The trial court also instructed the jury:

"It is simply as I say, a plea that the plaintiff was negligent in some respect that contributed proximately in some degree to the happening of the accident, and it is established if plaintiff's negligence contributed directly and proximately to the happening of the accident in any degree, even though it may be a slight degree."

"The burden of proof is upon the plaintiff to show defendant's negligence, that it was the proximate cause of the accident."

The foregoing instructions are full and accurate statements of the principles of law embodied therein.

[10] Defendant's fifth proposition does not find support in the record. An examination of the instructions requested by defendant and refused by the trial court discloses that in all particulars regarding which defendant complains the court gave instructions covering the subjects requested by defendant; for example, the trial court instructed the jury on unavoidable accident as follows:

"There is such a thing as an unavoidable accident, in a legal sense there is ... If you believe that ordinary care was used by the defendant to keep the premises in a reasonably safe condition, there would be no negligence on the part of the defendant; and if you believe that Mrs. Martin stepped on this beer bottle without any negligence on her part, her accident did not give rise to any claim of liability on the part of the Turf Club. It would be one of those things that happens where neither party is negligent, and in a legal sense, it would be an unavoidable accident." On disregarding [39 Cal. App. 2d 349] sympathy, prejudice, and bias the court instructed the jury thus:

"It is your duty as you know to decide this case strictly upon the evidence and law stated to you by the Court, without any feeling of sympathy, or prejudice or bias."

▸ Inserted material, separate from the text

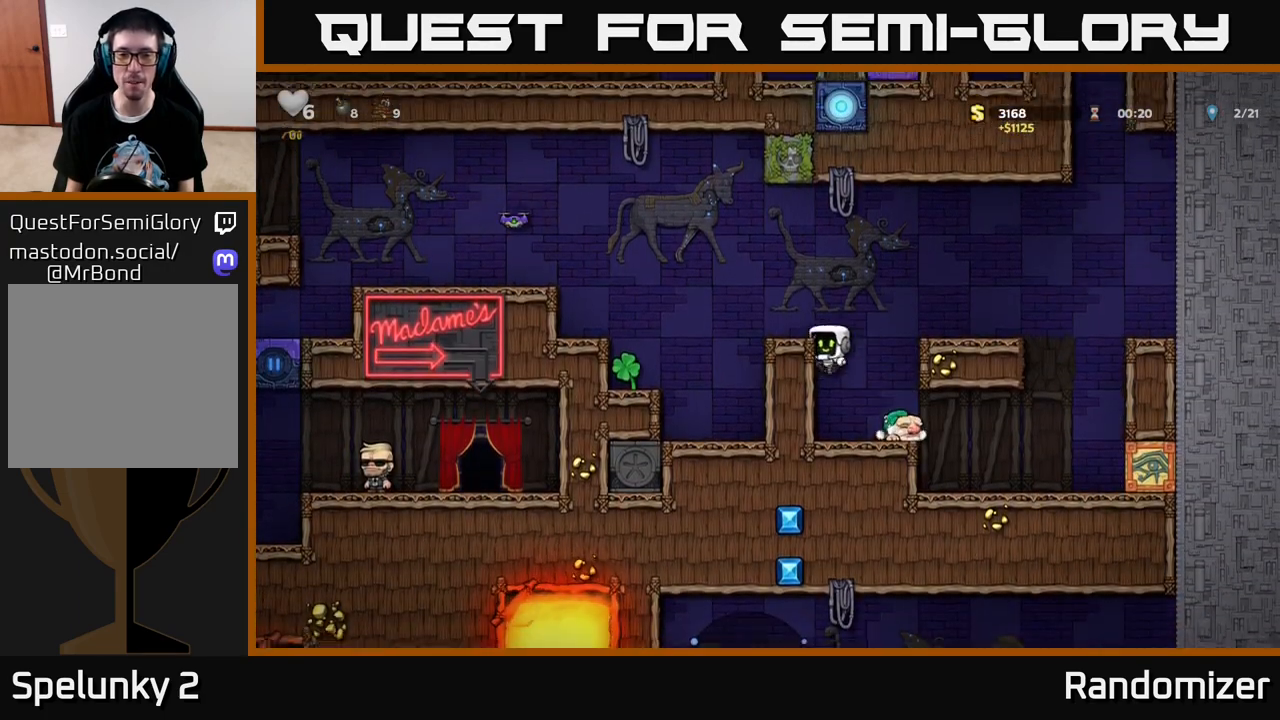
{"buttons": ["A", "DPAD_LEFT"], "left_stick": "center", "right_stick": "center", "events": [[67, "A", "down"], [150, "A", "up"], [300, "DPAD_LEFT", "up"], [383, "A", "down"], [500, "DPAD_LEFT", "down"]]}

[11] It is unnecessary for us to discuss the errors urged by defendant in its final proposition, for the reason that the rule is established that a judgment will not be reversed for insufficiency of the evidence or defects in counts of a complaint, if the judgment is sustained by one count of the complaint, as in the present case, it being conceded that the first count states a cause of action, which count in turn is supported by substantial evidence. (Kains v. First Nat. Bank of Pomona, 30 Cal. App. 2d 447, 451 [86 PaCal.2d 935].)

For the foregoing reasons the judgment is affirmed.

Moore, P. J., and Wood, J., concurred.